## [AIM OF THE EXERCISE]
Could you quote the records word for word, starting at the line that contains "order: Sapindales" and going through the last line of the records?
---+---
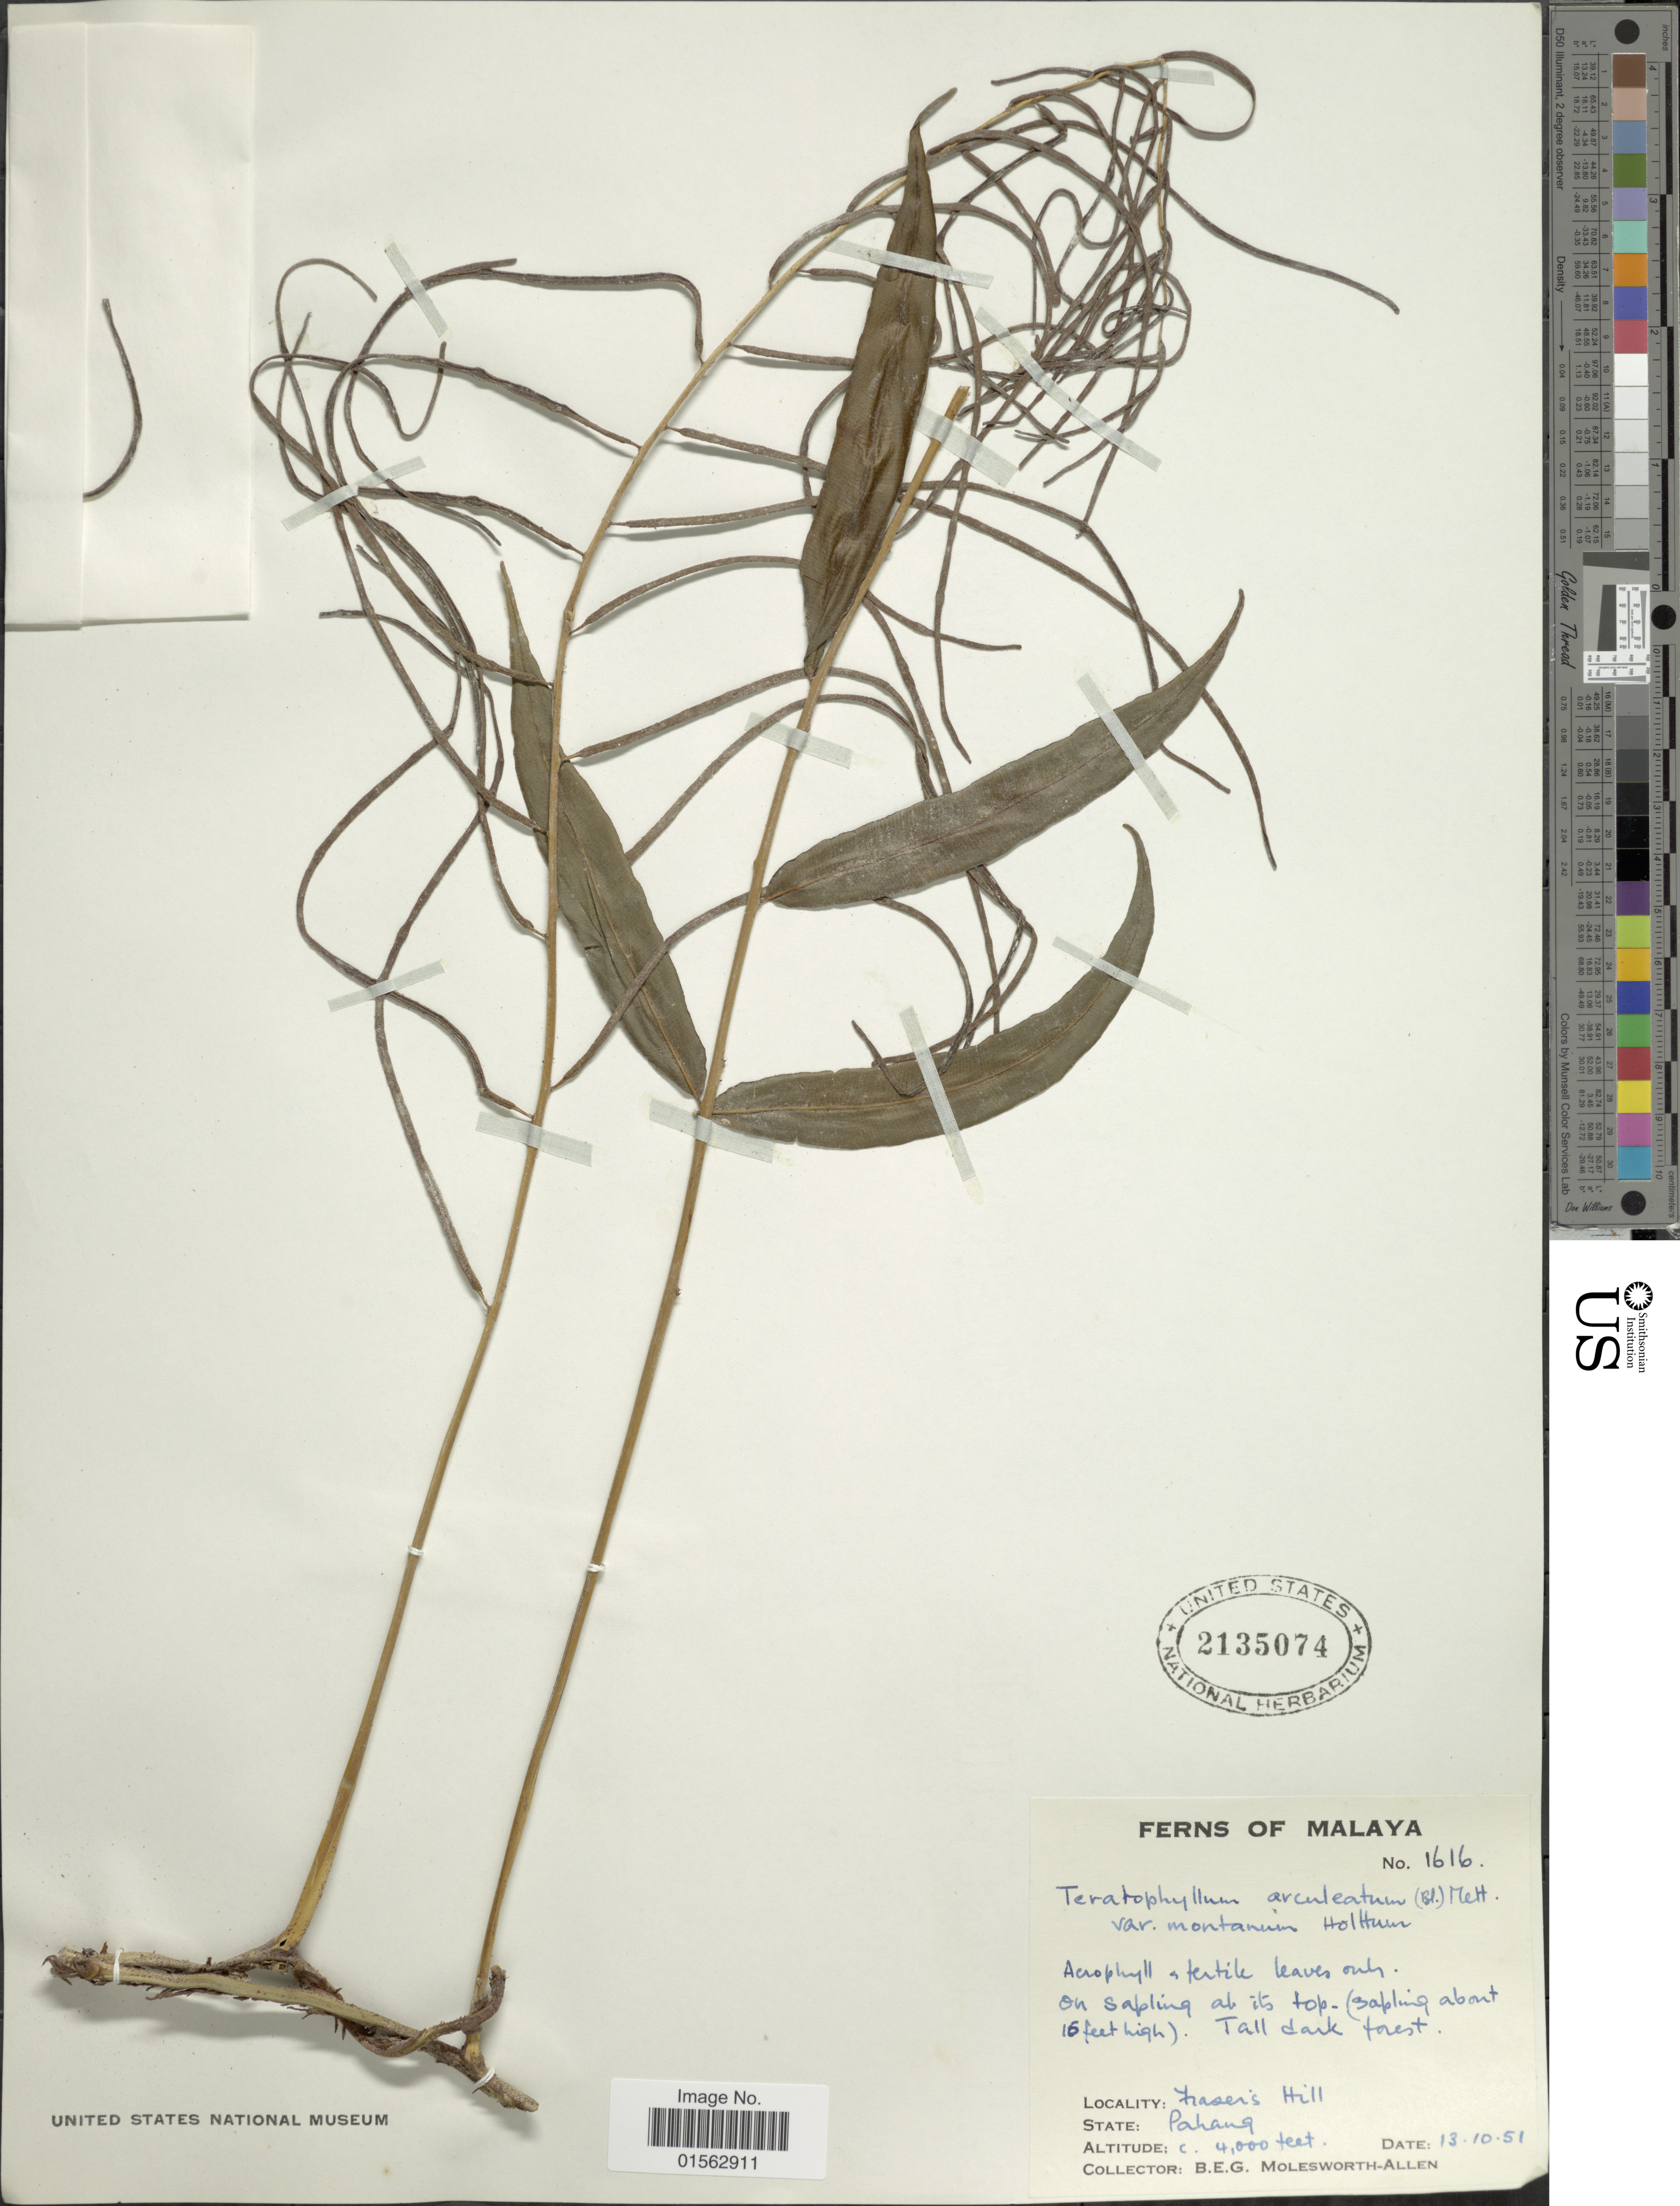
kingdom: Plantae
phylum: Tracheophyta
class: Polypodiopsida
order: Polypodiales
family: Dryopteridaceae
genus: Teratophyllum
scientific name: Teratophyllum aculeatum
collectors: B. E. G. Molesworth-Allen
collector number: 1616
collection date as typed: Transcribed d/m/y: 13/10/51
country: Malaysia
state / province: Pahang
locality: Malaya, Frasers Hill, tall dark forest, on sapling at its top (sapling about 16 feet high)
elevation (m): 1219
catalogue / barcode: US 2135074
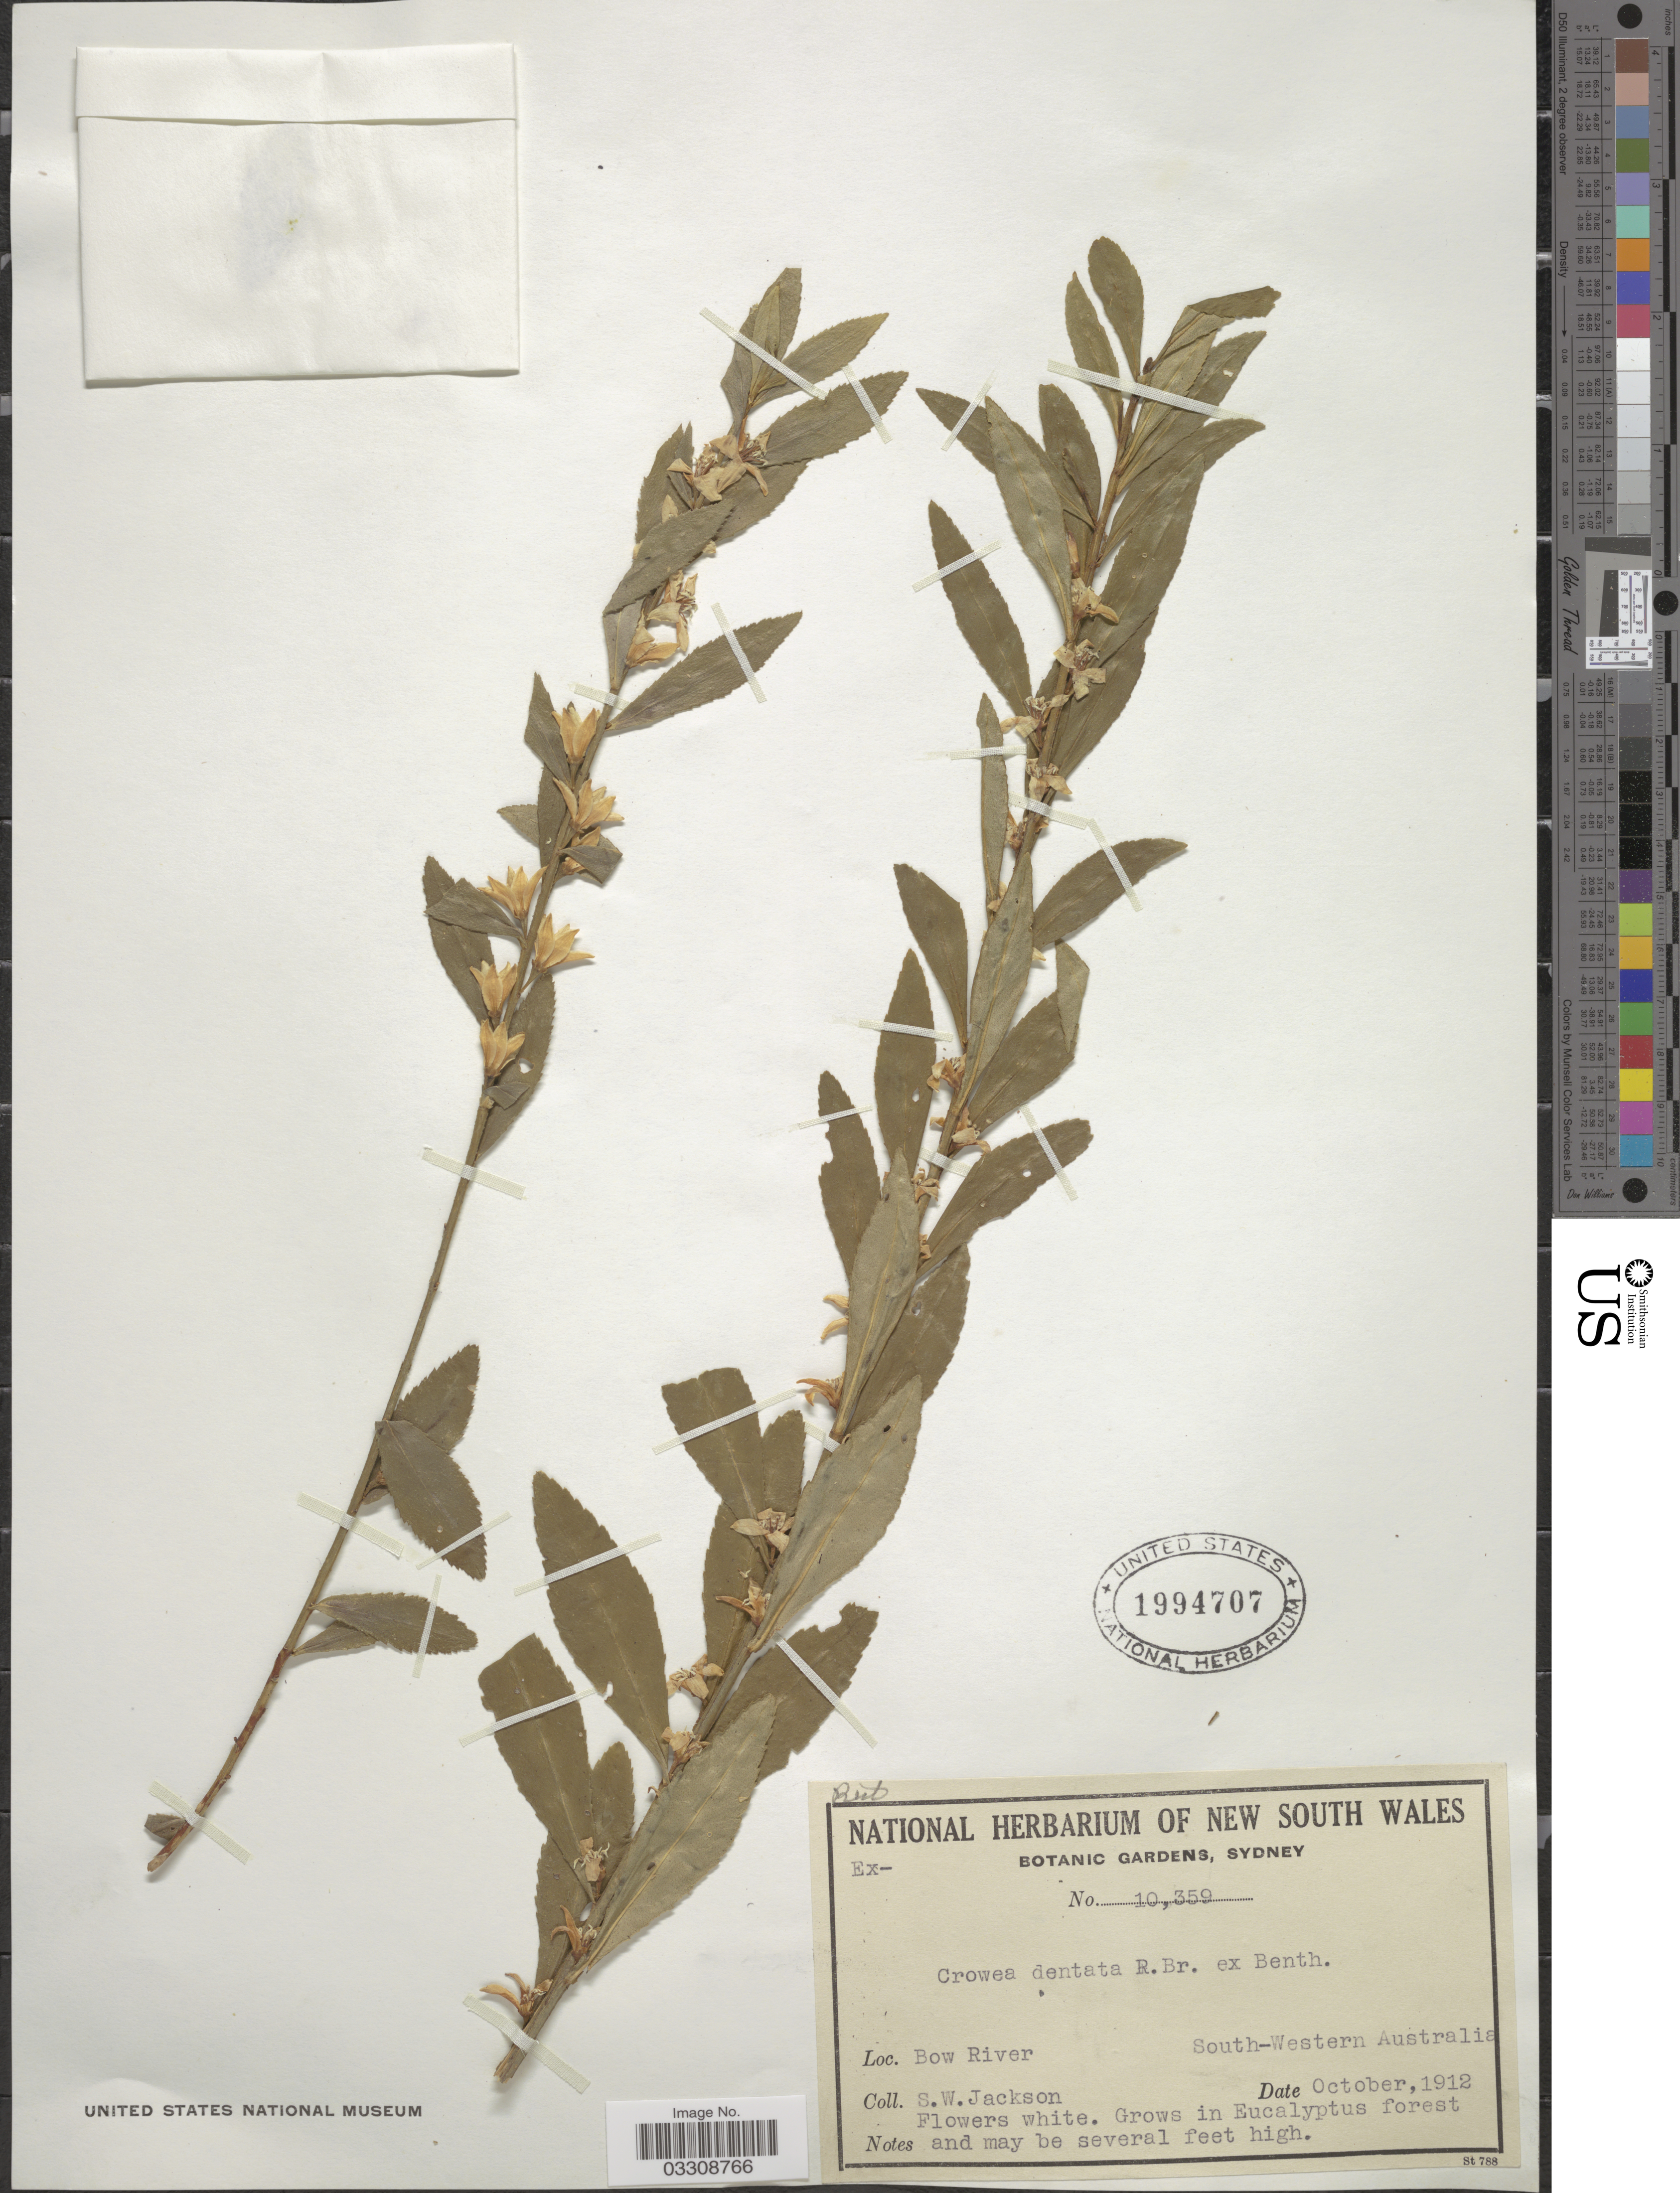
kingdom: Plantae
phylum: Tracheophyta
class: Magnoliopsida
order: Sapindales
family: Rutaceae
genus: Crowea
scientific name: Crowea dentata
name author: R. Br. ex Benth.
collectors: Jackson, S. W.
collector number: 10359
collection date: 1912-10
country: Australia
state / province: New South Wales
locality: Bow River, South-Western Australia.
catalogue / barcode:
---+---
## [ANSWER TO THE PROBLEM]
order: Sapindales
family: Rutaceae
genus: Crowea
scientific name: Crowea dentata
name author: R. Br. ex Benth.
collectors: Jackson, S. W.
collector number: 10359
collection date: 1912-10
country: Australia
state / province: New South Wales
locality: Bow River, South-Western Australia.
catalogue / barcode:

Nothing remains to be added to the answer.